During the years of work he invested in the elaborate project in the Arizona desert, Turrell collected experiences, experiences in dealing with space and light, with great expanse and intimate proximity, which have since come to inform a number of smaller scale but no less expansive installations in Europe and America. What you, ladies and gentlemen, now have before your eyes in Salzburg represents the most advanced form of “Sky-Space” the artist has yet to achieve.
The basic shape is that of an ellipse, in trigonometry a form of the greatest openness. The interior walls of the work are, as it were, dematerialized by means of changing colors of artificial light – a process astonishing enough in itself. But this is accompanied by a further, quite unprecedented effect: the gradations of artificial light are calibrated such that they alter, in soft transitions, the color of the section of sky visible through the aperture in the ceiling of the space. These transitions extend, in a cycle lasting about forty minutes, from delicate, light hues, for which language has no words, to pitch black. You have to leave the structure and look at the sky from outside to appreciate the different hue of the sky as seen from the interior.
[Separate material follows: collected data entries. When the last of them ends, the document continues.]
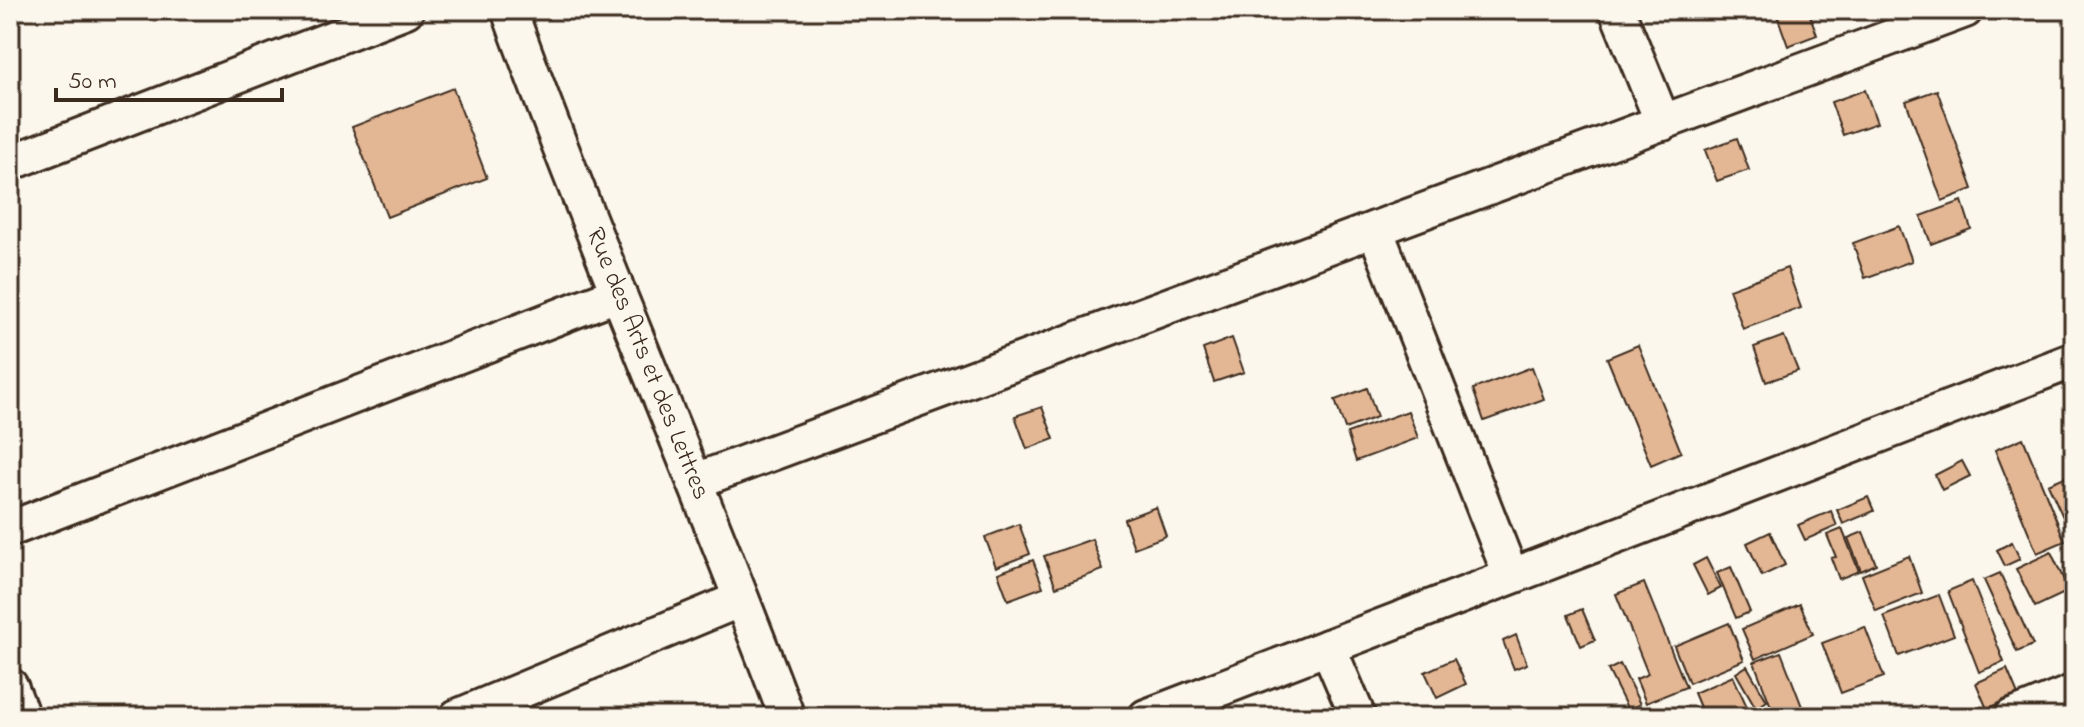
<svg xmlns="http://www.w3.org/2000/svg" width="2084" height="727" viewBox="0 0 2084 727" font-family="'Indie Flower',sans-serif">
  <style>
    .building { fill: #e3b694; stroke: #3b2a1e; stroke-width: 2 }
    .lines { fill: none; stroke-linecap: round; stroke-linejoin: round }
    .minor-casing { stroke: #3b2a1e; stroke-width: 40 }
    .minor { stroke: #fbf7ec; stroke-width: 34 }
    .labels { text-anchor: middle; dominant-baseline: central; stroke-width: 6; stroke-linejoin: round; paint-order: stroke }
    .street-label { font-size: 26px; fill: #3b2a1e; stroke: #fbf7ec }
  </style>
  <rect width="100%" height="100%" fill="#fbf7ec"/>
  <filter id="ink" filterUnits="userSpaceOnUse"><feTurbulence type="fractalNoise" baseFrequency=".0125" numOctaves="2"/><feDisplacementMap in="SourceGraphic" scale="16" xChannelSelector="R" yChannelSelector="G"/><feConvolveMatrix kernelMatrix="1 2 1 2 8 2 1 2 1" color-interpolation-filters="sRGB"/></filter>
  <g filter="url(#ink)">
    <!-- building -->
    <g class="building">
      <path d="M 1775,10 L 1808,10 L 1817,35 L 1788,46 Z"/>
      <path d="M 453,88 L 487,178 L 387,217 L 352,127 Z"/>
      <path d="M 1865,90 L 1877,123 L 1843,135 L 1831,102 Z"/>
      <path d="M 1937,90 L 1973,189 L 1942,201 L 1906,101 Z"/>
      <path d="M 1737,138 L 1749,170 L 1717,181 L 1705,150 Z"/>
      <path d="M 1962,201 L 1971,229 L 1931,244 L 1921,216 Z"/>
      <path d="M 1899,226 L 1912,261 L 1865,278 L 1853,243 Z"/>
      <path d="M 1787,268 L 1801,308 L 1743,329 L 1729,289 Z"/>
      <path d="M 1784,336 L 1798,371 L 1766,382 L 1754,347 Z"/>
      <path d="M 1232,338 L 1244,372 L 1214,382 L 1203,349 Z"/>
      <path d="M 1638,345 L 1681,452 L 1651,465 L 1607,358 Z"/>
      <path d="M 1532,367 L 1544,399 L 1484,421 L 1473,389 Z"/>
      <path d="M 1367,388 L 1377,417 L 1345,429 L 1335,400 Z"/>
      <path d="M 1042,407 L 1054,439 L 1027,449 L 1015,416 Z"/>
      <path d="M 1408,411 L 1418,438 L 1356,461 L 1347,433 Z"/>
      <path d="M 2023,438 L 2065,541 L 2037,553 L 1995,450 Z"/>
      <path d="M 1962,461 L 1970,476 L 1942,490 L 1935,475 Z"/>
      <path d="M 2074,473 L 2074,536 L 2072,537 L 2048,484 Z"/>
      <path d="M 1868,497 L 1874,511 L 1843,524 L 1837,510 Z"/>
      <path d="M 1156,507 L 1166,536 L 1134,548 L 1124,519 Z"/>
      <path d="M 1831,511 L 1837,526 L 1805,540 L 1798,525 Z"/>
      <path d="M 1019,524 L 1030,554 L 996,567 L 985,537 Z"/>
      <path d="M 1842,529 L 1859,571 L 1839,579 L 1831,558 L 1836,557 L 1827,535 Z"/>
      <path d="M 1770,532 L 1785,565 L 1762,576 L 1747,543 Z"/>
      <path d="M 1863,532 L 1876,564 L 1861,571 L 1848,538 Z"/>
      <path d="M 1092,539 L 1103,570 L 1056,587 L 1044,556 Z"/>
      <path d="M 2012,542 L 2020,559 L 2005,566 L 1997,550 Z"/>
      <path d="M 2051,552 L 2069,591 L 2035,607 L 2016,569 Z"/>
      <path d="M 1909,556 L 1922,593 L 1876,611 L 1862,575 Z"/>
      <path d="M 1706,558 L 1721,588 L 1708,595 L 1693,565 Z"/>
      <path d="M 1033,560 L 1043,587 L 1008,600 L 998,573 Z"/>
      <path d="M 1731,567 L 1750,612 L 1736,618 L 1717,573 Z"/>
      <path d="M 2000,573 L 2033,645 L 2017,652 L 1984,580 Z"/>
      <path d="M 1972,581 L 2004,662 L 1979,672 L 1948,591 Z"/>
      <path d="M 1644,583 L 1686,687 L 1646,703 L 1636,679 L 1648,674 L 1616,594 Z"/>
      <path d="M 1939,595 L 1954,635 L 1899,656 L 1884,616 Z"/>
      <path d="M 1800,604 L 1813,634 L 1755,659 L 1742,629 Z"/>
      <path d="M 1582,609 L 1595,640 L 1581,646 L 1568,615 Z"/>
      <path d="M 1729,623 L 1744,660 L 1689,683 L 1674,646 Z"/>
      <path d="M 1865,627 L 1884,677 L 1841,693 L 1822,643 Z"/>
      <path d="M 1516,635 L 1527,664 L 1514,669 L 1503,641 Z"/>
      <path d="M 1781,652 L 1806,717 L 1775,717 L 1754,662 Z"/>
      <path d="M 1454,659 L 1466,684 L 1437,698 L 1425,672 Z"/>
      <path d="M 1620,664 L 1640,704 L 1628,710 L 1608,670 Z"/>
      <path d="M 1747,666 L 1767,701 L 1756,708 L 1736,673 Z"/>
      <path d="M 2007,669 L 2018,695 L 1987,709 L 1976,683 Z"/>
      <path d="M 1733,676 L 1749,711 L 1736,717 L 1704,717 L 1694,693 Z"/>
    </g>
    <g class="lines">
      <!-- minor casing -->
      <g class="minor-casing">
        <g id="minor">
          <path d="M 509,10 C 595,248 698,480 787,717"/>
          <path d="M 1617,10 L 1663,123"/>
          <path d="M 10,163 L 406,10"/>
          <path d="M 1375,229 L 1511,576"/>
          <path d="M 696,481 L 1965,10"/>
          <path d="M 10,529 L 617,294"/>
          <path d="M 1328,647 L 1358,717"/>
          <path d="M 10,686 L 22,717"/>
          <path d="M 457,717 L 741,599"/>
          <path d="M 1146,717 L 2074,360"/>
          <path d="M 2012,717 L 2074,692"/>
        </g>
      </g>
      <!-- minor -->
      <use href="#minor" class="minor"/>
    </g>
  </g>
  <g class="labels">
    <!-- street labels -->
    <g class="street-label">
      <text transform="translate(647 364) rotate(68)">Rue des Arts et des Lettres</text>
    </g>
  </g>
  <!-- margin -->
  <rect width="2084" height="727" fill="none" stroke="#fbf7ec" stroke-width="40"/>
  <rect x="20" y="20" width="2044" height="687" fill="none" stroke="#3b2a1e" stroke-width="3" filter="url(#ink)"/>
  <!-- scale -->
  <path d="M56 88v12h226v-12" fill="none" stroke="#3b2a1e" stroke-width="4"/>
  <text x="68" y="88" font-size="24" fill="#3b2a1e" stroke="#fbf7ec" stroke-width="6" paint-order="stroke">50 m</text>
</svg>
What is the point of the exercise? Turrell takes light as his subject. Not by attempting to capture its effects in paint, as did, say, artists from Corregio and Vermeer down to Turner and the Impressionists, but by letting light speak for itself. This had been attempted, before Turrell, by the artists of the European ZERO movement in the 1960s, foremost among them Otto Piene, Heinz Mack, and Günther Uecker. Yet Turrell’s approach goes farther. He not only addresses the medium, which here becomes the message as well, but investigates our perception of the effects of light per se. Because our perception of the color of the sky from inside the space is predisposed by the changing values of the artificial lighting, we see the actual sky differently from inside than from outside. In this way, Turrell reveals the constraints to which perception is subject, pointing out that it is not as free as we would like to think. “No one can do otherwise than he does” – this is the thesis in which Wolf Singer, the Frankfurt brain researcher, summed up his revolutionary investigations, which have attracted worldwide attention in recent years. His statement finds a surprising parallel in the predisposition of perception demonstrated by Turrell. We have certain perceptions quite inadvertantly. You might say they just happen to us.
On a technical level, this is a physical, physiological, but also a mechanical process. It it transformed into art by the superadded value of metaphorical meaning. In truth, Turrell says (enthusiast that he is), he is continually in search of the light that illuminates the spaces of our dreams. This is an aim that brings the California artist into proximity with the protagonists of European Romanticism, from Novalis to Jean Paul. The technically achieved point of a light that paints itself and predetermines our perception, understood as an element of art, hopes to make us more attentive and receptive to the extraordinary in the ordinary. Turrell has a profound sense of dissatisfaction at the way we deal superficially and offhandedly with time, with the phenomena of nature, and with human perception itself. In fact – he wishes to tell us – everything is unique, every moment of seeing, feeling, thinking; each and every moment of life is an incomparable event, full of mystery, miraculous, beautiful.
Dear James Turrell, congratulations, this “Sky-Space” is truly a magnificent achievement. It is great to have it here, on this hill above Salzburg, and soon – I am absolutely convinced – within the hearts and souls of all those who will come to see and marvel at it.